Were this to happen, the impact would be significant: the collective emissions of the 100,000 large ocean-going ships amount to 3% of world emissions, meaning that, if shipping were a country, it would fall between Japan and Germany as the sixth biggest emitter of greenhouse gasses. And, at its current rate of growth, the IMO, a UN body that works out global guidelines for shipping, reckons the industry’s emissions will double by 2050 compared with 2008 levels.
Any number of ideas have been put forward that would keep that number down. Some involve technologies that will allow ships to again be driven, at least in part, by wind. Others foresee shipping as remaining entirely mechanised, yet by forms of fuel that do not release carbon when consumed.

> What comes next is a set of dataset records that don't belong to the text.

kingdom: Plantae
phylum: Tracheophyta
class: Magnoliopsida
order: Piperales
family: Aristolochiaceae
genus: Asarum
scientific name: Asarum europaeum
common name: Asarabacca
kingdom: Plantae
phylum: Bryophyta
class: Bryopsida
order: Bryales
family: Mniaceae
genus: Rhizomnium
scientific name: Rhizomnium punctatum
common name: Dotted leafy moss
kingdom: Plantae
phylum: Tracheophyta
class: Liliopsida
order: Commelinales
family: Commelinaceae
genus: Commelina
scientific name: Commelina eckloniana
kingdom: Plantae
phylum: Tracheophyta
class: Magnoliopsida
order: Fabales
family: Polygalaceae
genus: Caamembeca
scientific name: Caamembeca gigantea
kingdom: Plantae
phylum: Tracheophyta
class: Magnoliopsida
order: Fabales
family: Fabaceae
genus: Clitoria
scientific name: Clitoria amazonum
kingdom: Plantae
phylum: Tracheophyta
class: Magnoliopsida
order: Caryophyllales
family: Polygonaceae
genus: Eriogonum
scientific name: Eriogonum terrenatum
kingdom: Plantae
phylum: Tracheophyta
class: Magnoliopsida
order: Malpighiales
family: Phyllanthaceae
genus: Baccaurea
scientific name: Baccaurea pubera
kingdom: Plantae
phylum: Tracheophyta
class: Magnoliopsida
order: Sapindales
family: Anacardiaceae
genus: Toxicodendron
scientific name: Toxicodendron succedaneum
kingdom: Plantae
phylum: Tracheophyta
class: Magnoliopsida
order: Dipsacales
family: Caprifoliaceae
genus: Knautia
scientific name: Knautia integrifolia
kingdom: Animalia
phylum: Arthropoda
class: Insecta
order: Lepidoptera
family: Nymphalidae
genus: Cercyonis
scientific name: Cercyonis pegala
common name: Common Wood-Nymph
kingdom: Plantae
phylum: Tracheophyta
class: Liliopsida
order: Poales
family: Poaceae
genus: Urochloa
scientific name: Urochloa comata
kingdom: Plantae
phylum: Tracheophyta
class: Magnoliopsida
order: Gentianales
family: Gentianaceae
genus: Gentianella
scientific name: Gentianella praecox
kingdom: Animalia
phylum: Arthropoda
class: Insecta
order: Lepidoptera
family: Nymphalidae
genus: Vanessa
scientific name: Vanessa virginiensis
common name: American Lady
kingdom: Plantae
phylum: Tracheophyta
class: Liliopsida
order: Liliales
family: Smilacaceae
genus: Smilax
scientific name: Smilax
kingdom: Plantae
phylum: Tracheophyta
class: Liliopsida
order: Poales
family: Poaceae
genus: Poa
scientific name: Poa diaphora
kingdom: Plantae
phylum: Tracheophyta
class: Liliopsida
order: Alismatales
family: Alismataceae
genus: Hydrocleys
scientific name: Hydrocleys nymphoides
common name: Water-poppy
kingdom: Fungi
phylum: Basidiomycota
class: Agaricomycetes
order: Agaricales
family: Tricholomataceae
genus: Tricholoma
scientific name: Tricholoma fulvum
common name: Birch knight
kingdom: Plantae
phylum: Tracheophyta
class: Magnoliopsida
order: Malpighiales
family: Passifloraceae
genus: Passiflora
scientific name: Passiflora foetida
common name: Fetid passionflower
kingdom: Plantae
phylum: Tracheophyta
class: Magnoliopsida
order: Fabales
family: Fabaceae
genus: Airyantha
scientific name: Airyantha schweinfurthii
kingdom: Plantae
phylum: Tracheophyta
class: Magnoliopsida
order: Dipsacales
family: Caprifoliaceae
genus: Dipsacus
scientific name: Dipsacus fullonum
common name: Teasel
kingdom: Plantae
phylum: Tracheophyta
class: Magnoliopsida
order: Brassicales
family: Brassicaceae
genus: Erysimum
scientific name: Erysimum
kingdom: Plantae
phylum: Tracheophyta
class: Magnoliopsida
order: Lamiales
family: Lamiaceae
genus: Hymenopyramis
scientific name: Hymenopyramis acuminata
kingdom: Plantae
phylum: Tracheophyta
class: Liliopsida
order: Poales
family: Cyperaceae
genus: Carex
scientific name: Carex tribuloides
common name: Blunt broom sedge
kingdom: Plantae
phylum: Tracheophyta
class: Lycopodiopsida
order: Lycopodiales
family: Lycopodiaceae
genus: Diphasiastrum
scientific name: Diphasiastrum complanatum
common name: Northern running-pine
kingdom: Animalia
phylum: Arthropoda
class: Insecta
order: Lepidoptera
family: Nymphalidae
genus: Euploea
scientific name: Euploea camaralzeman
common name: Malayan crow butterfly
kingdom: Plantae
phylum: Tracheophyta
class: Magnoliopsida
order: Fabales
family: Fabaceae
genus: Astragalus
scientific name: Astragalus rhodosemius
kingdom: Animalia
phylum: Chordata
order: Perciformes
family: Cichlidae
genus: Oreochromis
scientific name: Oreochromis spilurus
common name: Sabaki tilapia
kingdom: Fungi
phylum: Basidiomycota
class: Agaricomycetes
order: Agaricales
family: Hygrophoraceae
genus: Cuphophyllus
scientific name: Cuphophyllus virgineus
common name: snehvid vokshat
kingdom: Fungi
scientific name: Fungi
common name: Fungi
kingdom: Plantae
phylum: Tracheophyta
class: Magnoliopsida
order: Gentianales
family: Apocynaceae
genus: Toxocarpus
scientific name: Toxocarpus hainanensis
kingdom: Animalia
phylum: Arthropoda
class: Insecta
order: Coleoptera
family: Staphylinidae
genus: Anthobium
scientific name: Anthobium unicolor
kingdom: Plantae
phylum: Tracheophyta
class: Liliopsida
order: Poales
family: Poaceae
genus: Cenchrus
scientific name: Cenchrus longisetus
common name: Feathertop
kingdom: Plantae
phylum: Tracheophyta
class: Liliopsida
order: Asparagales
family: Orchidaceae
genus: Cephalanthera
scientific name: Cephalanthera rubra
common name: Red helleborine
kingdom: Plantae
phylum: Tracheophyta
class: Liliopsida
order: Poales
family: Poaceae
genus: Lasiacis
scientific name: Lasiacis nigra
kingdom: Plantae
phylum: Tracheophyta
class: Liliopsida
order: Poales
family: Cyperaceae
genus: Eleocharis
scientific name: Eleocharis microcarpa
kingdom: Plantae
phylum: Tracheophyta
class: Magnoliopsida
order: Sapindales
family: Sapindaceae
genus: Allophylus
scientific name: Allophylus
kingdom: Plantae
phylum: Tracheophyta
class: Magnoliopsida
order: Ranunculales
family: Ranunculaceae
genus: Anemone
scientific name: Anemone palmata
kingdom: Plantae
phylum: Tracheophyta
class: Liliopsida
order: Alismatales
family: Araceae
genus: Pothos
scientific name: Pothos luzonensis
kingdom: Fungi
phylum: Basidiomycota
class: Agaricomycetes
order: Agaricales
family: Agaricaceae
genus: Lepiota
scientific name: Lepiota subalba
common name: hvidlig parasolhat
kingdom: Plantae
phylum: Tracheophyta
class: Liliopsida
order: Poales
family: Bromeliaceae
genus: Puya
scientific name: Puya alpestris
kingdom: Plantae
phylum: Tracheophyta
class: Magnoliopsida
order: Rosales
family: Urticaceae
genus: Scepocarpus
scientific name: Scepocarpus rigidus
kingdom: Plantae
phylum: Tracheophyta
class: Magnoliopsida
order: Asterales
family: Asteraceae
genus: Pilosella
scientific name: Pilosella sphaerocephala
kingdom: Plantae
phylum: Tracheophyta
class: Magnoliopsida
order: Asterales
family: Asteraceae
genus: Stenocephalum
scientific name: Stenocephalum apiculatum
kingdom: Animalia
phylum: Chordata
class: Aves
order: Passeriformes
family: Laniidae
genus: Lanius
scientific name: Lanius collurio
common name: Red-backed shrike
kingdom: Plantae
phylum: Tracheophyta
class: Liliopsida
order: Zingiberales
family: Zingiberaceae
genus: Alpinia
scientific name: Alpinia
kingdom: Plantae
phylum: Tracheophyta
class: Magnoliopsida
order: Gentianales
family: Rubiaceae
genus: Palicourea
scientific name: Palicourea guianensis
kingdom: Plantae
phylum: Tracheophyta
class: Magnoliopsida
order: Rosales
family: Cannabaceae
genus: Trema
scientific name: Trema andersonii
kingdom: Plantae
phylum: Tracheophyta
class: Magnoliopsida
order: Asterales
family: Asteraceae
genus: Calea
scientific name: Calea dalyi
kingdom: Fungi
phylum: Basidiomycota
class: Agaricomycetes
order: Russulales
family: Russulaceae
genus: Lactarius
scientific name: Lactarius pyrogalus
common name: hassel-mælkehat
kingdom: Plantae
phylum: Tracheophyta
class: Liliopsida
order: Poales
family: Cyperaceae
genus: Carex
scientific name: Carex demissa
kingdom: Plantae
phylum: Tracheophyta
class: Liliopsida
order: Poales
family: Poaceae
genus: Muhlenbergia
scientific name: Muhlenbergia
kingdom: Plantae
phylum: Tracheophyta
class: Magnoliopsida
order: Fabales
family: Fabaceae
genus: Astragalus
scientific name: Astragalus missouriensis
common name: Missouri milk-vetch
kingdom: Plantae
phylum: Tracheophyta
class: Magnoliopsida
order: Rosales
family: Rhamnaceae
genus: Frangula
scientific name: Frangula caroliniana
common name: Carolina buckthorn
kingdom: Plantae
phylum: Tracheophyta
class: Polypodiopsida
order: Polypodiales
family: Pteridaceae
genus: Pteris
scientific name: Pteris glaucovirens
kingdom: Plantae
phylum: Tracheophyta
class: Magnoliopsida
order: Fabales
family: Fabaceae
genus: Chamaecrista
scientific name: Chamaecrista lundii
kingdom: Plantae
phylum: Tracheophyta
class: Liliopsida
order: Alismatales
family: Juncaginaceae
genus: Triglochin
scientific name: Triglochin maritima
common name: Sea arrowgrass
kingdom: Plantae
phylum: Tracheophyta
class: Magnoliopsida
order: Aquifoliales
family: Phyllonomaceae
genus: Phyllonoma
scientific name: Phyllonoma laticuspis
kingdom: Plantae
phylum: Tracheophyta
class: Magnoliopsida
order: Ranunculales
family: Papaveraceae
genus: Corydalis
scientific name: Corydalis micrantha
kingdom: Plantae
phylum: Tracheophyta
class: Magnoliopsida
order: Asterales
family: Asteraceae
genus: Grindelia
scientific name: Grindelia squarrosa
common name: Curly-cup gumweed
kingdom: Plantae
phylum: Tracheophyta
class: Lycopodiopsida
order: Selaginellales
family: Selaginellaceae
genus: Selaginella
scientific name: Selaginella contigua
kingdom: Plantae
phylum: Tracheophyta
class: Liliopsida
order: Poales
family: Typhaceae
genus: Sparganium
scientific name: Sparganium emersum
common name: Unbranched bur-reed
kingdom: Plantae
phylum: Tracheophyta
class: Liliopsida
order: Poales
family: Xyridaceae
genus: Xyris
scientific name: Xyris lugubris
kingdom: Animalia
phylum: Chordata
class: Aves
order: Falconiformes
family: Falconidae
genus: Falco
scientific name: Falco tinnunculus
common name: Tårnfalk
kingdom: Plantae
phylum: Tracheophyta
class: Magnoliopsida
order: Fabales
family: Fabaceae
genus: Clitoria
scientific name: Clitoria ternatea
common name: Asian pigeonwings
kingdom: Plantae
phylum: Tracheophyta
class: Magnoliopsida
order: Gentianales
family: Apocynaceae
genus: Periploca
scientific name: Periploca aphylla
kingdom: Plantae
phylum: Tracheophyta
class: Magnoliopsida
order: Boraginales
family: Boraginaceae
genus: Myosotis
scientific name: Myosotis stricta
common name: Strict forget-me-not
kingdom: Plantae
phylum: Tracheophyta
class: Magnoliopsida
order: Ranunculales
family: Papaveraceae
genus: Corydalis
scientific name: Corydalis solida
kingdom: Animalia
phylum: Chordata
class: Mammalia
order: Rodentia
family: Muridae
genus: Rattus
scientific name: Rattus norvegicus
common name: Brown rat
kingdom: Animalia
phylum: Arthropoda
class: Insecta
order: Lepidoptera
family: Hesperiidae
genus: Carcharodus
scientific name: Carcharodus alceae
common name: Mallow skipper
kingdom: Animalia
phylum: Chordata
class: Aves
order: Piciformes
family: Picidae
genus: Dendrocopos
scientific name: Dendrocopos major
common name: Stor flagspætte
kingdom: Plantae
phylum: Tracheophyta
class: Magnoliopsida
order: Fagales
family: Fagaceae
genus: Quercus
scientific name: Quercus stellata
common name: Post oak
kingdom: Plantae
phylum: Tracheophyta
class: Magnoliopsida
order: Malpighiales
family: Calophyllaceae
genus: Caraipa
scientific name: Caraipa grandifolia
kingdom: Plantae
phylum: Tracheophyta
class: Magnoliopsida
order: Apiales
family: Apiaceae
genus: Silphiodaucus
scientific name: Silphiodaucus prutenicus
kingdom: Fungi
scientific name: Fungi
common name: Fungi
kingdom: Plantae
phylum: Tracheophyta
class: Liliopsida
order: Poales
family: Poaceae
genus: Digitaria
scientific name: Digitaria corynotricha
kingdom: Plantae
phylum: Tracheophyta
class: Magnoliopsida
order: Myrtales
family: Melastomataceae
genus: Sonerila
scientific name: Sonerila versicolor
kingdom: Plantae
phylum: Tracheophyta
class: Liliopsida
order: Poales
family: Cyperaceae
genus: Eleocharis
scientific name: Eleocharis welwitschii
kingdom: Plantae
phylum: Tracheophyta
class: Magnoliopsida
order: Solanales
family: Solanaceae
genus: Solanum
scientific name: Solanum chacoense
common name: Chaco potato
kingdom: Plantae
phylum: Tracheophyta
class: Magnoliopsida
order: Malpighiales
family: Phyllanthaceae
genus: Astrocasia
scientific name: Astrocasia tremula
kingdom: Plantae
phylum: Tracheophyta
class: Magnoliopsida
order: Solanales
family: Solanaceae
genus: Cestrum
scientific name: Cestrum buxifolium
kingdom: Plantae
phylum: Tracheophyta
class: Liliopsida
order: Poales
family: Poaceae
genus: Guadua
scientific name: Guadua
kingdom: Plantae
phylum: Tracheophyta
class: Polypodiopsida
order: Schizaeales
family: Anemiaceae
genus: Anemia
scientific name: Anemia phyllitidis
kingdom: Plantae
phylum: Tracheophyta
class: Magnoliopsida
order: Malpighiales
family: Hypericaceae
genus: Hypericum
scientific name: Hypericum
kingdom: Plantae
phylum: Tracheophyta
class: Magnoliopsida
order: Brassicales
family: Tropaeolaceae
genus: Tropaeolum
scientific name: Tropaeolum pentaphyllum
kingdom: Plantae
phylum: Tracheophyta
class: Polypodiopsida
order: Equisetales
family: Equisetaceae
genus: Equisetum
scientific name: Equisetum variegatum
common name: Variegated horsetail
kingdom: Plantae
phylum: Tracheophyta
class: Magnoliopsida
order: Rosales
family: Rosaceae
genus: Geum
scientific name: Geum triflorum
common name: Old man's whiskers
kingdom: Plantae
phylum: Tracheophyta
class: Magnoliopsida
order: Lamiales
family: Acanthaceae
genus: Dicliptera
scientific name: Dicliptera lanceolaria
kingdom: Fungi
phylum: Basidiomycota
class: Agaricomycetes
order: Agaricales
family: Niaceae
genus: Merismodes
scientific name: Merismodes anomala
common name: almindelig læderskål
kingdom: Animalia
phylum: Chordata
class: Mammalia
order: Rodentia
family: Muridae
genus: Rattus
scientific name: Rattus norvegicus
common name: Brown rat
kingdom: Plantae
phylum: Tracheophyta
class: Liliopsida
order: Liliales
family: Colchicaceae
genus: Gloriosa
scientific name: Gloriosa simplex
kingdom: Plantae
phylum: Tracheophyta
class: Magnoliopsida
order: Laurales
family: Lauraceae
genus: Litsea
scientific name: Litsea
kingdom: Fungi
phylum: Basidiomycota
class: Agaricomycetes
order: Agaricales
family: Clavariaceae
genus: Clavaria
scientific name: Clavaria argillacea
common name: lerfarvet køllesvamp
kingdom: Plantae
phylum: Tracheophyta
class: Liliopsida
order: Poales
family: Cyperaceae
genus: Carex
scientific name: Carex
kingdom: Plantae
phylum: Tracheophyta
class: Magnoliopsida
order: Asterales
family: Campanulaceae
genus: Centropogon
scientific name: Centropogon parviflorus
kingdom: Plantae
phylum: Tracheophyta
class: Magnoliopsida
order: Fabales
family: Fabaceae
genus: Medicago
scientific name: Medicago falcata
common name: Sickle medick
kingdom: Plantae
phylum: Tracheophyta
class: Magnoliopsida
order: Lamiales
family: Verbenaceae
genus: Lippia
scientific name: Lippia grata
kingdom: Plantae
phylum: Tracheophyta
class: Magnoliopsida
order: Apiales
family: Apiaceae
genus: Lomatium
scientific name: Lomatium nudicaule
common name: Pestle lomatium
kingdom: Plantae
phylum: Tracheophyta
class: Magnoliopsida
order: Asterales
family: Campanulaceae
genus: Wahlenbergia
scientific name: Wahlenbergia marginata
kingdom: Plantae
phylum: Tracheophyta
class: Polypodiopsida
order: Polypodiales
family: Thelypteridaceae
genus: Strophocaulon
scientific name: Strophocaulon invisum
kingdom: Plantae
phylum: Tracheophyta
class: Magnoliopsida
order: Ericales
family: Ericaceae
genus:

Completely converting from carbon by 2050 will cost more than $1 trillion (€1 trillion) by 2050, according figures compiled by, amongst others, UMAS, a consultancy, and Lloyd’s Register, a classification society. But where this will be an expense for the industry, others see the figure as a business opportunity.
One example is Norway, which, since 2020, has had a strategy that promotes development of hydrogen production for specified industries, including shipping and other forms of heavy transport. Although the technology is not yet available that would allow ships to use hydrogen as a fuel, three projects in the northern part of the country say they will be ready to deliver hydrogen, in the form of ammonia, once the technology is available. One of them, Green Ammonia Berlevåg (depicted above in an artist’s conception), located at the port in the town of the same name close to border with Russia, is due to come on-line in 2026 and plans to provide fuel to the increasing number of cargo ships sailing in Arctic waters.
Fuelling Arctic shipping, however, may only ever be a sidelight. In Norway alone, investments in the maritime industry amount to 4.5 billion kroner (€430 million), and alternative fuels are rapidly being introduced: the country’s first battery-powered ferry entered service in 2016; today, 80 of the 200 or in service are electric. Batteries, though, are too big, provide too little power and are too expensive to make them useful for long-distance shipping and heavy loads. Ammonia, on the other hand, can provide the power ships need at a reasonable cost. And, technologically, there should be few surprises: the process that is used for making today’s carbon-free, or green, hydrogen was developed a century ago, and, as a widely used industrial gas, the infrastructure for storing and transporting ammonia it is already in place.
Hydrogen stored as ammonia, as its chemical formula, NH3, indicates, does not contain carbon, and it can be produced one of two ways. The method involving natural gas releases carbon dioxide. If it is captured, the resulting hydrogen, known as blue hydrogen, is considered to be low-carbon. (If it is not captured, it is known as black, grey or brown hydrogen, and does not lead to a reduction in carbon pollution.) Preferable in this context is the the green sort, which is produced by running water through an electrolyser. As long as this process involves a renewable source of energy, the hydrogen it produces is considered carbon-free. In some cases, this will be hydroelectric, in others, as is the case with Green Ammonia Berlevåg, it will be wind. Ironically.